Two Students Take on the Journalism Innovation Challenge

Two journalism students — Olivia Nelson and Megan Schellong — share their experiences at the 2017 Journalism Innovation Challenge, hosted by the Hatchery, an on-campus program hosted by the Center for Innovation and Entrepreneurship that fosters student entrepreneurial initiatives.


By Olivia Nelson

When I first arrived at the Hatchery, the hub for start-up companies on Cal Poly’s campus, I wasn’t sure what the 2nd annual Journalism Innovation Challenge would hold. All I knew was that there would be inventive students eager to pitch their ideas, a panel of judges ready to share their knowledge and experience and, of course, pizza.

I initially attended the event with the intention of reporting on it rather than participating in it, but when an odd number of students arrived, I joined in on the fun to round out a team, which brings me to the rest of my story...

The challenge is a lightning-round pitch competition with teams competing for a $100 prize. The winning team would also have an opportunity to take their idea to the next level, with mentoring and guidance from the Hatchery.

A card game titled “AHA! The Ideation Game for Journalism Innovation,” would serve as the source of inspiration. Each team would select a card from one of three categories — technology,  journalistic goals, consumer needs — and have four minutes to brainstorm ideas for a journalism product or service that combines elements of all three cards, before swapping cards with another team. After multiple rounds, each team would pitch their best idea to the judges.

Card Game AHA!
The card game “AHA! The Ideation Game
for Journalism Innovation” served as
the inspiration for the brainstorming session.
Photo by Olivia Nelson. 

When the challenge began, we huddled into groups of three and gathered around tables, equipped with a journalist’s two favorite tools: a pen and paper. I was grouped with friends from the department, and when the clock began, ideas started to fly.

Our brainstorming resulted in a transcription service called iWrite that would use mobile technology to transcribe a journalist’s interviews in real time in order to promote accuracy and ease of transcription, and subsequently, free more time for the journalist to dedicate toward fact-checking and other duties of the job.

When it came time to pitch iWrite in front of the room, I was feeling nervous. The judges were all media executives with stellar credentials in innovation: Tim Bennett, Oprah's chief operations officer; Doug Klein, managing director at Matchfire;  and Lauren Rabaino, an executive director with Vox Media. I would also be pitching the idea in front of some of the most intelligent, inventive people I know: my peers. Other students’ ideas included virtual reality experiences, fact checking algorithms, and even seals to determine the trustworthiness of news organizations. The creativity in the room was undeniable.

▶ [Exercise tasks]:
- 1) Write out the passage of the Journalism Innovation Challenge account from "Photo by Olivia" up to and including "started to fly.".
- 2) In the Journalism Innovation Challenge account, how much prize money were the teams competing for?
- 3) Rewrite the paragraph of the Journalism Innovation Challenge account that begins "A card game titled" as a list, keeping its main facts.
Rely only on the Journalism Innovation Challenge account when working through the records.

▶ [Material shown]:
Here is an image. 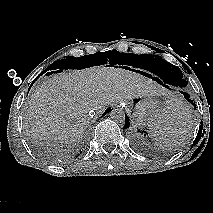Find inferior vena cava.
<instances>
[{
    "label": "inferior vena cava",
    "mask_w": 213,
    "mask_h": 213,
    "mask_svg": "<svg viewBox=\"0 0 213 213\" xmlns=\"http://www.w3.org/2000/svg\"><path fill=\"white\" fill-rule=\"evenodd\" d=\"M88 115H89L90 117H93V116L95 115V111H94L93 109H90V110L88 111Z\"/></svg>",
    "instance_id": "inferior-vena-cava-1"
}]
</instances>
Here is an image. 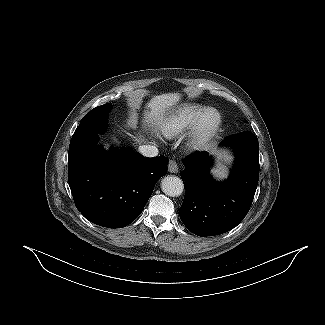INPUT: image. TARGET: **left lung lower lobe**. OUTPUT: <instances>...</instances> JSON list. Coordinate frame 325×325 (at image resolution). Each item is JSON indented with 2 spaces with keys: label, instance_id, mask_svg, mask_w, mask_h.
<instances>
[{
  "label": "left lung lower lobe",
  "instance_id": "0a47b994",
  "mask_svg": "<svg viewBox=\"0 0 325 325\" xmlns=\"http://www.w3.org/2000/svg\"><path fill=\"white\" fill-rule=\"evenodd\" d=\"M236 155L232 173L224 183L210 175L211 158L207 152H195L182 163L180 176L186 187L180 218L189 231L198 236H214L236 227L248 213L259 179V144L251 132L224 139Z\"/></svg>",
  "mask_w": 325,
  "mask_h": 325
}]
</instances>
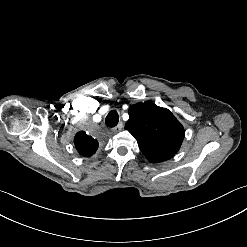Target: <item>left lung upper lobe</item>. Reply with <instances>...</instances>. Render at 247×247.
Returning a JSON list of instances; mask_svg holds the SVG:
<instances>
[{
	"label": "left lung upper lobe",
	"instance_id": "obj_1",
	"mask_svg": "<svg viewBox=\"0 0 247 247\" xmlns=\"http://www.w3.org/2000/svg\"><path fill=\"white\" fill-rule=\"evenodd\" d=\"M128 113L125 129L137 139L150 162H162L177 153L184 139V128L168 109L145 102L132 105Z\"/></svg>",
	"mask_w": 247,
	"mask_h": 247
}]
</instances>
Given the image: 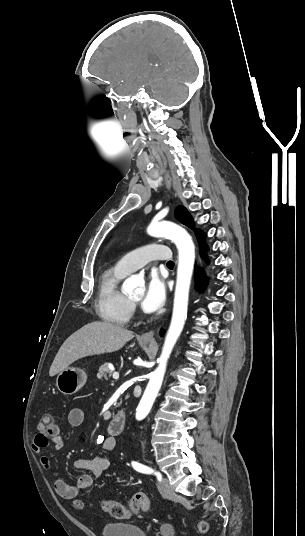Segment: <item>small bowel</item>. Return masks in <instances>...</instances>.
I'll list each match as a JSON object with an SVG mask.
<instances>
[{
    "label": "small bowel",
    "mask_w": 305,
    "mask_h": 536,
    "mask_svg": "<svg viewBox=\"0 0 305 536\" xmlns=\"http://www.w3.org/2000/svg\"><path fill=\"white\" fill-rule=\"evenodd\" d=\"M85 420V412L82 408H72L68 413V422L73 427H78ZM101 448L105 452L113 451L116 447V440L112 437L103 436L99 440ZM51 446L55 450H60L64 446V439L61 436L60 427H37L36 433L32 439V450L36 453L41 452L44 448ZM40 464L43 469L50 470L52 462L49 457L42 456ZM75 470L88 471L90 474L79 476L75 485H69L62 479H57L54 483V489L58 496L67 500L68 495H75L92 486L93 477H100L110 468V461L105 456H95L93 458H77L72 462Z\"/></svg>",
    "instance_id": "small-bowel-1"
}]
</instances>
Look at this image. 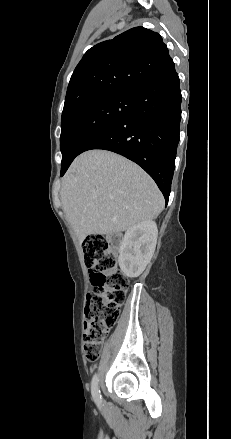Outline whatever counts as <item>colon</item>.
Wrapping results in <instances>:
<instances>
[{"mask_svg":"<svg viewBox=\"0 0 231 439\" xmlns=\"http://www.w3.org/2000/svg\"><path fill=\"white\" fill-rule=\"evenodd\" d=\"M83 252L93 285V290L86 297L84 351L89 361H96L105 335L118 319L128 279L120 271L117 257L103 236L86 237Z\"/></svg>","mask_w":231,"mask_h":439,"instance_id":"colon-1","label":"colon"}]
</instances>
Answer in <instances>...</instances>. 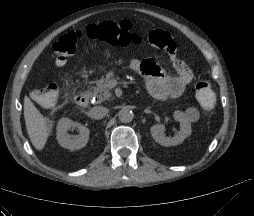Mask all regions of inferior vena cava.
<instances>
[{
	"instance_id": "602c4592",
	"label": "inferior vena cava",
	"mask_w": 254,
	"mask_h": 216,
	"mask_svg": "<svg viewBox=\"0 0 254 216\" xmlns=\"http://www.w3.org/2000/svg\"><path fill=\"white\" fill-rule=\"evenodd\" d=\"M108 113V109L103 106H96L90 110V116L94 119H102Z\"/></svg>"
}]
</instances>
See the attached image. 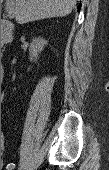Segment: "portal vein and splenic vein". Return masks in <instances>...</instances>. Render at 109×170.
<instances>
[{
  "label": "portal vein and splenic vein",
  "mask_w": 109,
  "mask_h": 170,
  "mask_svg": "<svg viewBox=\"0 0 109 170\" xmlns=\"http://www.w3.org/2000/svg\"><path fill=\"white\" fill-rule=\"evenodd\" d=\"M6 12H7V15H8L9 18H14L15 17V13H14L13 9L10 6L6 7Z\"/></svg>",
  "instance_id": "portal-vein-and-splenic-vein-1"
}]
</instances>
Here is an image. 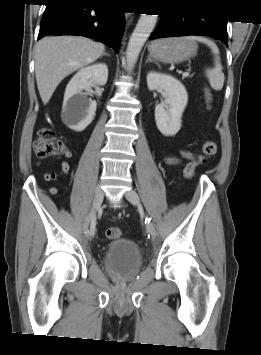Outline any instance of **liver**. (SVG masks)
<instances>
[{"mask_svg":"<svg viewBox=\"0 0 261 355\" xmlns=\"http://www.w3.org/2000/svg\"><path fill=\"white\" fill-rule=\"evenodd\" d=\"M105 46L85 37H44L36 45L35 75L43 104L51 99L59 83L101 55Z\"/></svg>","mask_w":261,"mask_h":355,"instance_id":"liver-1","label":"liver"}]
</instances>
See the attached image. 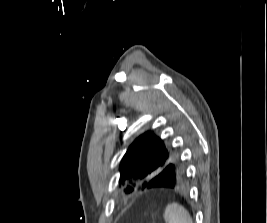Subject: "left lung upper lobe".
Returning a JSON list of instances; mask_svg holds the SVG:
<instances>
[{
    "label": "left lung upper lobe",
    "mask_w": 267,
    "mask_h": 223,
    "mask_svg": "<svg viewBox=\"0 0 267 223\" xmlns=\"http://www.w3.org/2000/svg\"><path fill=\"white\" fill-rule=\"evenodd\" d=\"M184 171L180 156L151 131L140 135L128 148L120 164L119 184L128 183L125 192L139 190L138 184L153 180V173Z\"/></svg>",
    "instance_id": "1"
}]
</instances>
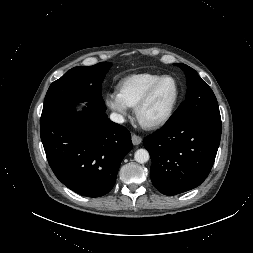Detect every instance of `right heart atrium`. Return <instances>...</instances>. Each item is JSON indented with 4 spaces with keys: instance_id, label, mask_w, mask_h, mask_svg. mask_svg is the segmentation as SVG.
Here are the masks:
<instances>
[{
    "instance_id": "1",
    "label": "right heart atrium",
    "mask_w": 253,
    "mask_h": 253,
    "mask_svg": "<svg viewBox=\"0 0 253 253\" xmlns=\"http://www.w3.org/2000/svg\"><path fill=\"white\" fill-rule=\"evenodd\" d=\"M107 106L117 114L119 118H124L127 115L128 109L117 96L109 94L106 97Z\"/></svg>"
}]
</instances>
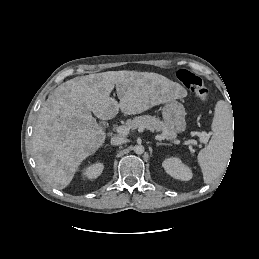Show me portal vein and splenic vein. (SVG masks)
Here are the masks:
<instances>
[{
    "instance_id": "1",
    "label": "portal vein and splenic vein",
    "mask_w": 259,
    "mask_h": 259,
    "mask_svg": "<svg viewBox=\"0 0 259 259\" xmlns=\"http://www.w3.org/2000/svg\"><path fill=\"white\" fill-rule=\"evenodd\" d=\"M116 131L120 135H127L130 131V127L129 126H119V127H117ZM199 136L201 137L202 143L207 144V142L209 140V134H207L206 132H201V133H199ZM156 139H162V136H156ZM174 143L179 144L180 140H175ZM184 143L196 145L197 141L191 139V140L185 141Z\"/></svg>"
}]
</instances>
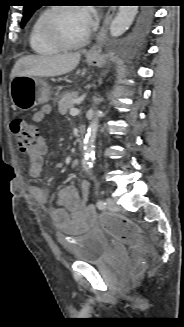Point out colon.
Returning <instances> with one entry per match:
<instances>
[{"mask_svg":"<svg viewBox=\"0 0 184 327\" xmlns=\"http://www.w3.org/2000/svg\"><path fill=\"white\" fill-rule=\"evenodd\" d=\"M11 131L16 140L17 146L23 152L29 151L37 139L36 127L29 123L23 117H17L11 122ZM100 222L106 226L110 233L121 240L132 241L137 238L138 230L129 221L120 218H110L107 215L100 217ZM143 266L139 264L137 271L142 270Z\"/></svg>","mask_w":184,"mask_h":327,"instance_id":"5ec220e1","label":"colon"}]
</instances>
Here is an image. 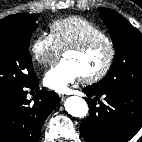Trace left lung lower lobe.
<instances>
[{
	"label": "left lung lower lobe",
	"mask_w": 142,
	"mask_h": 142,
	"mask_svg": "<svg viewBox=\"0 0 142 142\" xmlns=\"http://www.w3.org/2000/svg\"><path fill=\"white\" fill-rule=\"evenodd\" d=\"M84 92L89 116L81 131L87 142H128L142 126V91L111 88L99 90L88 86ZM103 95L105 102L97 100Z\"/></svg>",
	"instance_id": "left-lung-lower-lobe-1"
}]
</instances>
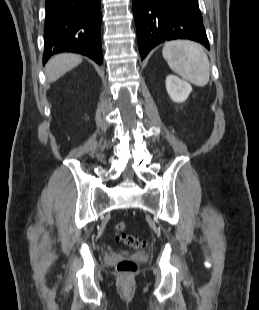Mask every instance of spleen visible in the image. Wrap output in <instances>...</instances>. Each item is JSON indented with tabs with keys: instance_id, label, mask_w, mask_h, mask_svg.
I'll return each instance as SVG.
<instances>
[{
	"instance_id": "spleen-1",
	"label": "spleen",
	"mask_w": 259,
	"mask_h": 310,
	"mask_svg": "<svg viewBox=\"0 0 259 310\" xmlns=\"http://www.w3.org/2000/svg\"><path fill=\"white\" fill-rule=\"evenodd\" d=\"M171 70L183 79L200 87L210 78V64L203 47L193 41L176 40L167 42L162 50Z\"/></svg>"
}]
</instances>
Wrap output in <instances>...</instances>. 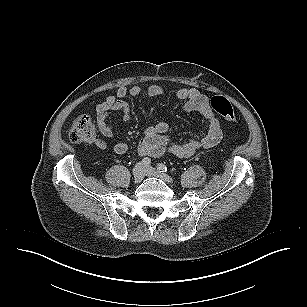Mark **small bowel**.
I'll use <instances>...</instances> for the list:
<instances>
[{"label":"small bowel","mask_w":307,"mask_h":307,"mask_svg":"<svg viewBox=\"0 0 307 307\" xmlns=\"http://www.w3.org/2000/svg\"><path fill=\"white\" fill-rule=\"evenodd\" d=\"M143 92L144 88L141 85H134L130 88L120 86L115 95L108 96L96 106V120L99 131L103 136L110 138L114 134L112 127L108 124V119L113 114H117L123 121L130 119V107L124 99L128 95L138 96ZM146 93L151 97L160 96L163 93V89L160 86L153 85L147 88ZM176 97L184 101L186 111L197 112L205 118V130L187 142L170 144L166 134V125L163 122L155 123L146 129L137 146V151L141 156L159 157L169 151L175 156L189 158L197 150L212 148L221 141L222 130L220 122L210 107L209 99L205 94L195 88H180L176 91ZM94 144L99 149L107 147V143L103 139H97ZM127 150L128 144L124 141H119L114 145V151L117 154H124Z\"/></svg>","instance_id":"1"}]
</instances>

▶ [The replies]:
- 1)
Photo by Olivia Nelson. 

When the challenge began, we huddled into groups of three and gathered around tables, equipped with a journalist’s two favorite tools: a pen and paper. I was grouped with friends from the department, and when the clock began, ideas started to fly.

- 2) $100.

- 3)
- Source of inspiration: the card game "AHA! The Ideation Game for Journalism Innovation."
- Each team selected a card from one of three categories: technology, journalistic goals, or consumer needs.
- Teams had four minutes to brainstorm a journalism product or service combining elements of all three cards.
- Teams then swapped cards with another team.
- After multiple rounds, each team pitched its best idea to the judges.